Print all of the records. Exclude the images.

━━━━━ Data ━━━━━

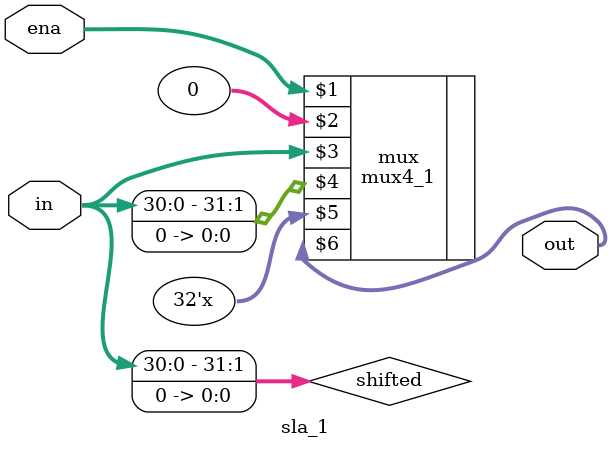
<source format=v>
module sla_1(in, ena, out);

	input [31:0] in;
	input [1:0] ena;
	output [31:0] out;
	
	wire [31:0] shifted;
	
	mux4_1 mux(ena, 32'd0, in, shifted, 32'dz, out);
	
	assign shifted[31:1] = in[30:0];
	assign shifted[0] = 1'b0;

endmodule
</source>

━━━━━

**Solution to this task**
<source format=v>
module sla_1(in, ena, out);

	input [31:0] in;
	input [1:0] ena;
	output [31:0] out;
	
	wire [31:0] shifted;
	
	mux4_1 mux(ena, 32'd0, in, shifted, 32'dz, out);
	
	assign shifted[31:1] = in[30:0];
	assign shifted[0] = 1'b0;

endmodule
</source>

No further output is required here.